8th June 2009 – Beef Price Rise as Stock gets Scarcer
ICSA beef chairman Sean Scully has said there has been a marked rise in beef prices over the weekend and believes that further increases are on the way. “I am confident, after talking to people involved in the beef industry in Northern Ireland and England, that there are more price improvements to be seen in the coming weeks. Beef cattle are scarcer on the ground and factory agents are actively pursuing stock outside of their normal areas.”
This week sees U grade bullocks making 325c/kg (£1.16/lb), R grades 319c/kg (£1.14/lb) and 308c/kg (£1.10/lb) for O grades. Factory heifers are trading at 325c/kg – 330c/kg (£1.16/lb – £1.18/lb). Good cows are making anything up to 291c/kg (£1.04/lb) and bulls are trading at 319c/kg – 325c/kg (£1.14/lb – £1.16/lb).
Mr Scully said he is concerned at the variations in insurance costs being charged in different factories. “Some factories are charging up to €5 per head for insurance while others are charging €3. Perhaps someone could explain to farmers why there is such a difference,” he concluded.
4th June 2009 – ICSA Calls for Calculations under FWMS to be Made Available to Farmers
ICSA President Malcolm Thompson has called on the Minister for Agriculture Brendan Smith TD to make the calculations of grant payments under the Farm Waste Management Scheme (FWMS) available to farmers and their representatives so that they may be compared with the Department of Agriculture costings and agreed payments.
“We are simply getting too many farmers who feel short changed when they get their approval and 40% of their grant payment. Many of these payments fall far short of what they were told to expect by Teagasc or by their farm advisor, and without the calculations we are at a loss to see what has gone wrong,” said Mr Thompson.

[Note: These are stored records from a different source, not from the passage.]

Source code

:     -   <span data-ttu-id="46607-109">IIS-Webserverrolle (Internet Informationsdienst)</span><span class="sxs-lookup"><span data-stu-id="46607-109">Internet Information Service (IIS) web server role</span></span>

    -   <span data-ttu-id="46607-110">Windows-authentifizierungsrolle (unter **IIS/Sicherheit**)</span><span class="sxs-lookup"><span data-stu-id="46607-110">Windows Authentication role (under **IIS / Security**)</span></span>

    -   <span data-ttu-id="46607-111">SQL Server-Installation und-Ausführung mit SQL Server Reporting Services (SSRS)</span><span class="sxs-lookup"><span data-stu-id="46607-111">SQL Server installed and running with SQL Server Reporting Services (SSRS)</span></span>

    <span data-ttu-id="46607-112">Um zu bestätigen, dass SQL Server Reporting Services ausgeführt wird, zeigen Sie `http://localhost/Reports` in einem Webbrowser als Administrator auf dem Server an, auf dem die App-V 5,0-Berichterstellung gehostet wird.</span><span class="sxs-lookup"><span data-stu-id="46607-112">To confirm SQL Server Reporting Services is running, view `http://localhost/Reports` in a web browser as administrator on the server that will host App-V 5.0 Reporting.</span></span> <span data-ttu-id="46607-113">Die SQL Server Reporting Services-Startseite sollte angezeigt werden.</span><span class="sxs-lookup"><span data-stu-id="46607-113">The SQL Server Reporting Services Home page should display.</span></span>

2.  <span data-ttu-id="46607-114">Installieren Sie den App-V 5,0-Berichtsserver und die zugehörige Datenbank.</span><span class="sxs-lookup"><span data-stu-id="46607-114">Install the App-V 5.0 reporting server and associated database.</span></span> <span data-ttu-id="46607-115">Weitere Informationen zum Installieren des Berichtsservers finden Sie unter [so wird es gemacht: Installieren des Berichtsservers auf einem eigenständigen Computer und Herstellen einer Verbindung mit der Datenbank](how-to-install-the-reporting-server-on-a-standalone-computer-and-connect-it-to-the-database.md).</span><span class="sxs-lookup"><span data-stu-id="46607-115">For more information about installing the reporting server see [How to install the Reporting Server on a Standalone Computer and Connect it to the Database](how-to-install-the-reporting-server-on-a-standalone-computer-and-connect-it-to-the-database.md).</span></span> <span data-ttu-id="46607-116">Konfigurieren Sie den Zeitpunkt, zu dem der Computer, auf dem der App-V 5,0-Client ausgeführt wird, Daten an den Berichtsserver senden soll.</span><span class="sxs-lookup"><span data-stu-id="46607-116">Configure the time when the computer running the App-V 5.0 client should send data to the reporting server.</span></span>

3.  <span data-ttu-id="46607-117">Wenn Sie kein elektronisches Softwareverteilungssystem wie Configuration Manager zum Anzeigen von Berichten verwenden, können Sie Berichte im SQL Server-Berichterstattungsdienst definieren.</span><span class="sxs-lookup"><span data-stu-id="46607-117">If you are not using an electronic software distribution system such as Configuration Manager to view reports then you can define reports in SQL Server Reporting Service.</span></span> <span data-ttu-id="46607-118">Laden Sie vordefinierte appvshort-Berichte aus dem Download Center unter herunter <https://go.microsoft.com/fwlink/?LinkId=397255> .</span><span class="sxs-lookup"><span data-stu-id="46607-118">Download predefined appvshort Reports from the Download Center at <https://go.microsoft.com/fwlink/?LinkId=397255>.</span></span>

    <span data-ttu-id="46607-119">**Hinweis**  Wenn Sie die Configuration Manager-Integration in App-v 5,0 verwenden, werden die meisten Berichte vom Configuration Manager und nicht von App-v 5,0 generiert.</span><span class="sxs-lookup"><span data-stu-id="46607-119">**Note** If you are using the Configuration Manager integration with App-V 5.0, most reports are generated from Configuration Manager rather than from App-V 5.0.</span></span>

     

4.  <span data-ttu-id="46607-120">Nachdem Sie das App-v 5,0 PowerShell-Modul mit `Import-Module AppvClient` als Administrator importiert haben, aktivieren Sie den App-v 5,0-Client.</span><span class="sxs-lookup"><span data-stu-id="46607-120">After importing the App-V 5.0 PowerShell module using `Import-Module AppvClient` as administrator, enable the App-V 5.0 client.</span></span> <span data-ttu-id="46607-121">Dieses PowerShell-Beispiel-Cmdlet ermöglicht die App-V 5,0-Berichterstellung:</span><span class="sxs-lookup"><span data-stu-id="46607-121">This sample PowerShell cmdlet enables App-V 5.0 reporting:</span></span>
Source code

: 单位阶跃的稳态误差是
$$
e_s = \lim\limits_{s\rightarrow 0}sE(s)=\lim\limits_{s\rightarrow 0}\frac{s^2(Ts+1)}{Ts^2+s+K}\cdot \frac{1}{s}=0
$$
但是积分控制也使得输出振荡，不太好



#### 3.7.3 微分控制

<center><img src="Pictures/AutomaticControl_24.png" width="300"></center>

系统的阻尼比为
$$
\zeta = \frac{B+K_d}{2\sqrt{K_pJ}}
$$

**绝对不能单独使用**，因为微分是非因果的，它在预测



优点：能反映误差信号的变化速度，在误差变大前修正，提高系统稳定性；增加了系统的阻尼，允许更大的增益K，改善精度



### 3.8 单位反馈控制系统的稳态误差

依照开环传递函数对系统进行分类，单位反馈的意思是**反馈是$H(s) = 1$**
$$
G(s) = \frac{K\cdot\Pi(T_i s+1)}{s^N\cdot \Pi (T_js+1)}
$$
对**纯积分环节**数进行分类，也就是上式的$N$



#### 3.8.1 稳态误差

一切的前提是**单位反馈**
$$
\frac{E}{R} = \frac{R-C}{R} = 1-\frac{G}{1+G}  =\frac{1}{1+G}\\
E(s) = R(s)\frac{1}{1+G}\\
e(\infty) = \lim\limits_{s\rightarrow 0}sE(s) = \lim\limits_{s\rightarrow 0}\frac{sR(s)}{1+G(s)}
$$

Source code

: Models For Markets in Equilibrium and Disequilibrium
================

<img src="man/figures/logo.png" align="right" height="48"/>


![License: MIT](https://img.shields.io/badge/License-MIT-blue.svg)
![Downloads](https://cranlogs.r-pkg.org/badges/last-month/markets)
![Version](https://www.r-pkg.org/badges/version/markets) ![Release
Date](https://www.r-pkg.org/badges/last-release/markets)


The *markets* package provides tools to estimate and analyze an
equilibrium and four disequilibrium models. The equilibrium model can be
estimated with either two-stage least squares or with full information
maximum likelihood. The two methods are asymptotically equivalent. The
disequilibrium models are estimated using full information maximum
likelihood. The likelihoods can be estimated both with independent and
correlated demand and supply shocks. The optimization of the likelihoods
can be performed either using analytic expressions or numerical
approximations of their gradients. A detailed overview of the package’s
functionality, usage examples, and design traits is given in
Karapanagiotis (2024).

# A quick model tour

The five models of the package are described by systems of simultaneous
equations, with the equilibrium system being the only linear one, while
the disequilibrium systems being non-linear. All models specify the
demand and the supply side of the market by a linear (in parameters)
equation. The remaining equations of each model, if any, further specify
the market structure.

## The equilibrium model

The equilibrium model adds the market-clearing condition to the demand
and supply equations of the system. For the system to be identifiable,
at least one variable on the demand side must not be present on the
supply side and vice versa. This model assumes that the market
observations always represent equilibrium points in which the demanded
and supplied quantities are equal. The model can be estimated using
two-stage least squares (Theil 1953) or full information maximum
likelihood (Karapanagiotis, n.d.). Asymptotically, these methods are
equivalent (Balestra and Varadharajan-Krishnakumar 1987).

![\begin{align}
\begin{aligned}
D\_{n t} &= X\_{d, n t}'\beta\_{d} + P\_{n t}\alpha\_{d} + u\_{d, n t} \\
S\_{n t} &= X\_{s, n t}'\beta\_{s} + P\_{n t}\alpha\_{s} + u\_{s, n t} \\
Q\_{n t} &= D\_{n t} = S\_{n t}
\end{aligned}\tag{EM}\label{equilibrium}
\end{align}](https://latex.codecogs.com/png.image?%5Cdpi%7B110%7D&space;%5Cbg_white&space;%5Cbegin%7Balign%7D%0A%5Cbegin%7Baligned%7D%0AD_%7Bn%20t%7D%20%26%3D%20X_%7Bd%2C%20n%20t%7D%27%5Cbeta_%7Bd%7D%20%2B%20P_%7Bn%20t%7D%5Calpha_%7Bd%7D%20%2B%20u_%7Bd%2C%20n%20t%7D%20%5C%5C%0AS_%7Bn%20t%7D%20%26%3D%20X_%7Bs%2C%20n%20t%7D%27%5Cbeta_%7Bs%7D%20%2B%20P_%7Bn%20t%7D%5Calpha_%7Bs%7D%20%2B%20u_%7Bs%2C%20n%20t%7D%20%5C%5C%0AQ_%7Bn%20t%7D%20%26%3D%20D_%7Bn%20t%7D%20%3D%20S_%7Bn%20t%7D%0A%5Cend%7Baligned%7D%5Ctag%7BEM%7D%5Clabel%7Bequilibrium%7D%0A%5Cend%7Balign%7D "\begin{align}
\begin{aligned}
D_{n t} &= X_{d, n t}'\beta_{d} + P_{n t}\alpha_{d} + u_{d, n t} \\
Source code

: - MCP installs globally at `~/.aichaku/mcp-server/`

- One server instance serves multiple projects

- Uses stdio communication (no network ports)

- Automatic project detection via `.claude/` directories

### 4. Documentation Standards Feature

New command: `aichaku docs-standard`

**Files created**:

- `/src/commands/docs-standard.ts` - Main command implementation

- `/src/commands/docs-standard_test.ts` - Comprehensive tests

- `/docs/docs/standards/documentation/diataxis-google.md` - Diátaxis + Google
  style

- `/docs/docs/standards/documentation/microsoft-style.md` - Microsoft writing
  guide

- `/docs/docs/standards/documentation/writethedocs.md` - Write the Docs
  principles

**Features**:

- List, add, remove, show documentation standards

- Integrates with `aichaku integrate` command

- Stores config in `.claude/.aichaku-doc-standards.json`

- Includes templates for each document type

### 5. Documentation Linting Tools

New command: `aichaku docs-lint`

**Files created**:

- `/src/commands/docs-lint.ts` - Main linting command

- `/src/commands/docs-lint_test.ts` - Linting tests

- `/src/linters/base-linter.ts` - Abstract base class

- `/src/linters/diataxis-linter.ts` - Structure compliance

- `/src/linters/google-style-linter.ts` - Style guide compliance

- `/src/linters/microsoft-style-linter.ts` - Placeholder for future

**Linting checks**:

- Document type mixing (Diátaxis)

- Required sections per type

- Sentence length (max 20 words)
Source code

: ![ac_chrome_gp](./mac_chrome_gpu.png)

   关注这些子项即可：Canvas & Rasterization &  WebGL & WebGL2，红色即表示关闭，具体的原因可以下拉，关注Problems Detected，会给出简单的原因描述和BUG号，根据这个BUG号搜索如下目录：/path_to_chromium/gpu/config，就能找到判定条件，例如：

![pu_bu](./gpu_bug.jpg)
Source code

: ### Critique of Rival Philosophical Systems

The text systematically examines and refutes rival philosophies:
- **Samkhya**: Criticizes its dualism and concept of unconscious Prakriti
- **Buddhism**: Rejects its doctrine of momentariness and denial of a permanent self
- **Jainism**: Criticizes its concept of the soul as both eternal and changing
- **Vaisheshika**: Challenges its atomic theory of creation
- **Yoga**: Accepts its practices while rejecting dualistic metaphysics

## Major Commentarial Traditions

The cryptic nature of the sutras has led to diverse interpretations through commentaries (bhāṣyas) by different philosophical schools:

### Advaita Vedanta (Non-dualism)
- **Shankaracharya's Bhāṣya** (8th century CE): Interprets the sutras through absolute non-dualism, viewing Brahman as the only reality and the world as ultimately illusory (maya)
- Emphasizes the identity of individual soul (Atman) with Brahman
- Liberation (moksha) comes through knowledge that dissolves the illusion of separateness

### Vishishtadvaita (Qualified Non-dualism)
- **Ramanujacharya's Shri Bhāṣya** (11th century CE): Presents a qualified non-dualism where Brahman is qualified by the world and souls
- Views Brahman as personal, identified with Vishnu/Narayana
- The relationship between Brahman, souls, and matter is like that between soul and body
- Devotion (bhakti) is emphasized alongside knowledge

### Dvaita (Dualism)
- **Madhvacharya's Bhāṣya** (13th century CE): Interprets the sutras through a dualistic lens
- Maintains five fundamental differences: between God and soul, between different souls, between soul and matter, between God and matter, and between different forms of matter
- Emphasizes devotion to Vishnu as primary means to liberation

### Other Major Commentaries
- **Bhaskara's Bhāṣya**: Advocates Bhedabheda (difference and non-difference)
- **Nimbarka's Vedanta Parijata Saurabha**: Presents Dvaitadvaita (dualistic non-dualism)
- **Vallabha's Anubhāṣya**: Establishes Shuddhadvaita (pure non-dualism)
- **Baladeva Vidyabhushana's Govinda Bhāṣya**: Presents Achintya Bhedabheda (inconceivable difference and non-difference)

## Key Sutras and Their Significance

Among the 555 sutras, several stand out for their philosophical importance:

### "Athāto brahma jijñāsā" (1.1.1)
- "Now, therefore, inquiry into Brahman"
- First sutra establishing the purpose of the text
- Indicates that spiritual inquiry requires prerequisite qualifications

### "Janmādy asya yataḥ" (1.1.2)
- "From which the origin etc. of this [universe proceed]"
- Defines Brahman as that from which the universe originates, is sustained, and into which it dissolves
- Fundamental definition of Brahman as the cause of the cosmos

The current practice is that the farmer is advised of the amount of his grant entitlements without any indication as to how this figure was arrived at. ICSA is seeking clarity and transparency and that should be in everyone’s interest.
“It may well transpire that the advice farmers received was incorrect, but on the other hand we seem to have far more complaints with the later payments than with the earlier approvals, and we are simply trying to help farmers pin point where the discrepancy occurred,” concluded Mr Thompson.
3rd June 2009 – Farmers Need More Clarity on Sheep Funding
ICSA sheep chairman Mervyn Sunderland has welcomed the confirmation by the Minister for Agriculture, Mr Brendan Smith TD that €25 million of unused funds will be ring-fenced for the sheep sector but he has called for immediate clarification on how exactly the funds will be allocated.
Mr Sunderland said, “There is no doubt that the sheep sector has suffered from low prices and it is a fact that the average sheep farmer has a lower single farm payment than those involved in other sectors. Sheep farmers are still unsure as to what shape the additional funding will take and they need this information in order to plan ahead. Unfortunately the sheep sector has been put on the back burner repeatedly and it is in no-one’s interest to allow uncertainty to continue.”